Even though Shelby’s plea is heartfelt, it’s lost on me.

I didn’t need to hear it from her mother to know that Piper is worth waiting for.

Because long before this conversation, somehow, my heart had already made the decision to wait for as long as I needed to.

I’d wait for her forever.

Even if it means that, in the end, I’ll never have her heart.

I’d still wait… and live off hope.

Chapter 22

Piper

This is not normal.

He’s lost his goddamn mind.

That’s the only logical explanation I can come up with.

These thoughts run through my head when I waltz into my apartment to find Trent sitting comfortably on my couch with a laptop on his lap.

“Ahem.” I clear my throat and then deftly kick the door closed with my heel.

Trent instantly looks over his shoulder and offers me one of those panty-melting smiles that makes it damn hard to be angry at him.

But still, I try.

“Nichols, how the hell did you get inside my apartment?”

“It’s Trent, honey.

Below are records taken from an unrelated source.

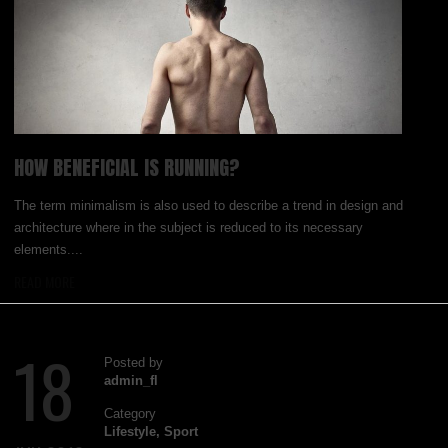
HOW BENEFICIAL IS RUNNING?
The term minimalism is also used to describe a trend in design and
architecture where in the subject is reduced to its necessary
elements....
READ MORE
18
Posted by
admin_fl
Category
Lifestyle
,
Sport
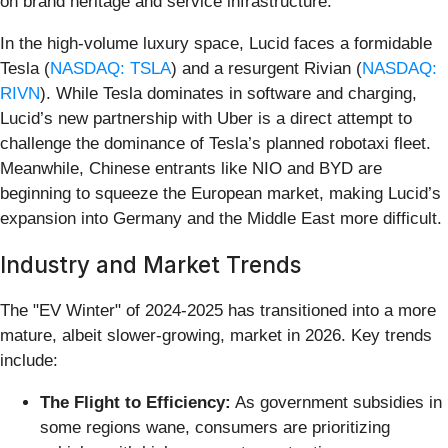
on brand heritage and service infrastructure.
In the high-volume luxury space, Lucid faces a formidable
Tesla (
NASDAQ: TSLA
) and a resurgent Rivian (
NASDAQ:
RIVN
). While Tesla dominates in software and charging,
Lucid’s new partnership with Uber is a direct attempt to
challenge the dominance of Tesla’s planned robotaxi fleet.
Meanwhile, Chinese entrants like NIO and BYD are
beginning to squeeze the European market, making Lucid’s
expansion into Germany and the Middle East more difficult.
Industry and Market Trends
The "EV Winter" of 2024-2025 has transitioned into a more
mature, albeit slower-growing, market in 2026. Key trends
include:
The Flight to Efficiency:
As government subsidies in
some regions wane, consumers are prioritizing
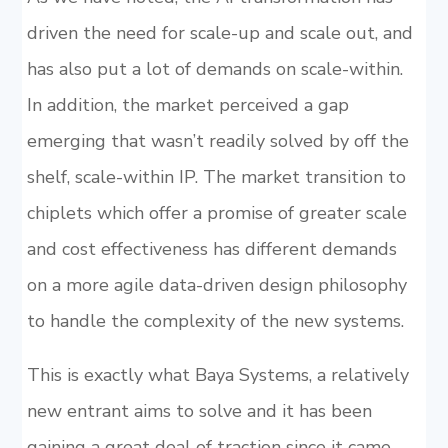
driven the need for scale-up and scale out, and
has also put a lot of demands on scale-within.
In addition, the market perceived a gap
emerging that wasn’t readily solved by off the
shelf, scale-within IP. The market transition to
chiplets which offer a promise of greater scale
and cost effectiveness has different demands
on a more agile data-driven design philosophy
to handle the complexity of the new systems.
This is exactly what Baya Systems, a relatively
new entrant aims to solve and it has been
gaining a great deal of traction since it came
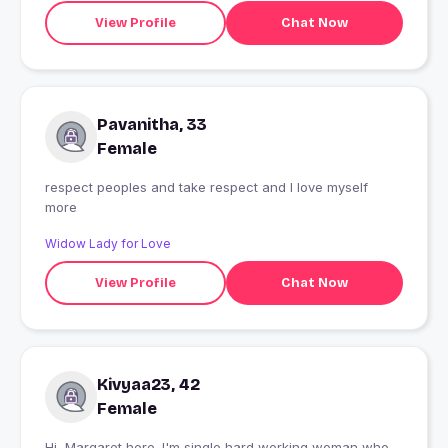
View Profile
Chat Now
Pavanitha, 33
Female
respect peoples and take respect and I love myself
more
Widow Lady for Love
View Profile
Chat Now
Kivyaa23, 42
Female
Hi, Margaret here. I'm single hard working woman who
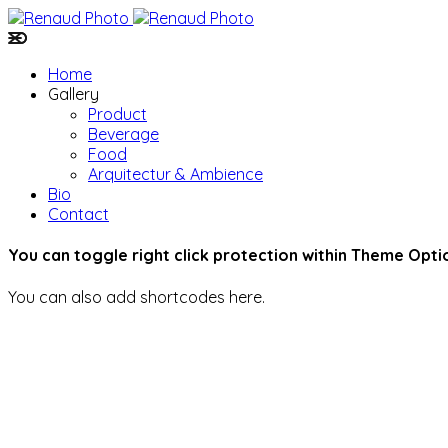
Home
Gallery
Product
Beverage
Food
Arquitectur & Ambience
Bio
Contact
You can toggle right click protection within Theme Opti
You can also add shortcodes here.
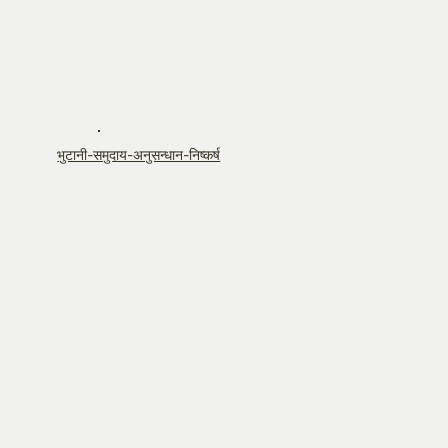
भुटानी-समुदाय-अनुसन्धान-निष्कर्ष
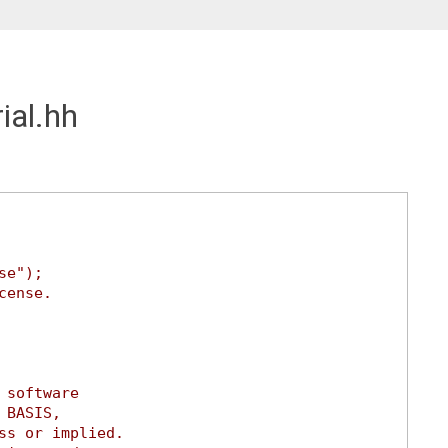
ial.hh
se");
cense.
 software
 BASIS,
ss or implied.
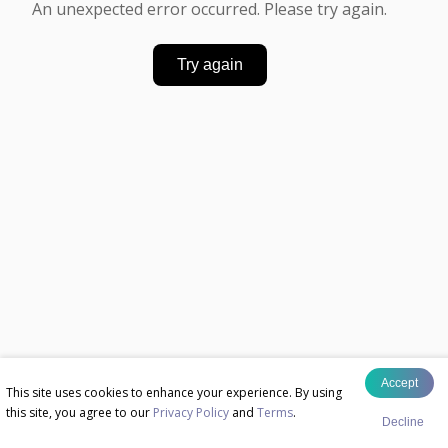
An unexpected error occurred. Please try again.
Try again
Accept
This site uses cookies to enhance your experience. By using
this site, you agree to our
Privacy Policy
and
Terms
.
Decline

Have a nice day at work?” he replies as if he’s been cast in one of those family sitcoms.

I place my purse on the couch and stare at him.

“Don’t honey me and answer the question. How the hell did you get inside my house?”

“You have your ways of getting things done, and I have mine.” He has the audacity to wink before closing his laptop and placing it on my coffee table.

I stay rooted to the spot as I watch him standing up from the couch and walking towards me. With my arms crossed over my chest, he bridges the remaining gap between us, wraps his arms around me, and then places a tender kiss on my temple.